_Work to be completed:_
Work out how many lines below contain the word "Norge", then give that number alone.

*** Opening Data for this exercise ***

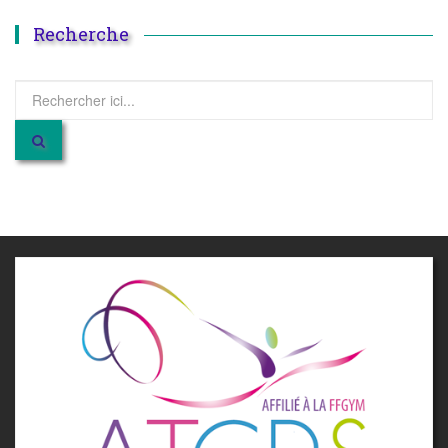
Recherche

*** Closing Data for this exercise ***
*** Opening Data for this exercise ***

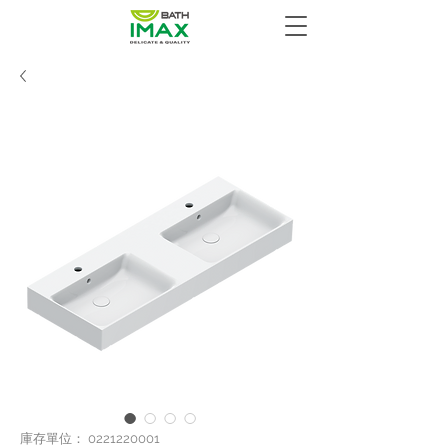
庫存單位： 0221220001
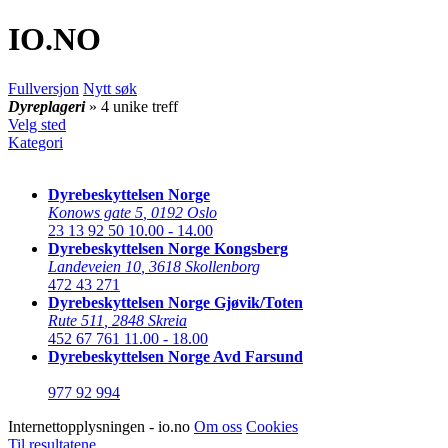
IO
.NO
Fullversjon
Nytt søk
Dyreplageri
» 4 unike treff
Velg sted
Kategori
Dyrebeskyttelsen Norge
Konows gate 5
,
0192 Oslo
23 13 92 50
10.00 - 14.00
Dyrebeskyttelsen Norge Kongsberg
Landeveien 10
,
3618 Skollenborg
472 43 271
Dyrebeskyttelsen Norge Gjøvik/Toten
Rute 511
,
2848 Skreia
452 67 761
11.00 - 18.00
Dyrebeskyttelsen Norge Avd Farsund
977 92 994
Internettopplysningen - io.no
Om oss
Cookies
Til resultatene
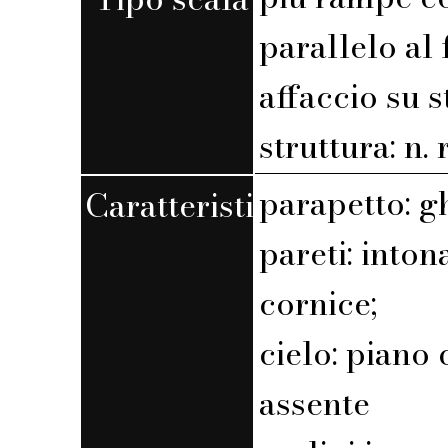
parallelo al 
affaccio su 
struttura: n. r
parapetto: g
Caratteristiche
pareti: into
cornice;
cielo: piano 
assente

*** Closing Data for this exercise ***
*** Opening Data for this exercise ***

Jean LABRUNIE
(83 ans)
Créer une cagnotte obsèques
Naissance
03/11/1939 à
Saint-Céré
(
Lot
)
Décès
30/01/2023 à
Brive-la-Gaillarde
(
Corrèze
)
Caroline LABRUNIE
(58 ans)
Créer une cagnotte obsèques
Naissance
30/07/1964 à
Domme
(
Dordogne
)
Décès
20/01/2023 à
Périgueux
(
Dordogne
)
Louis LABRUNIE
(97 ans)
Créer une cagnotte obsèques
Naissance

*** Closing Data for this exercise ***

_Response area:_
4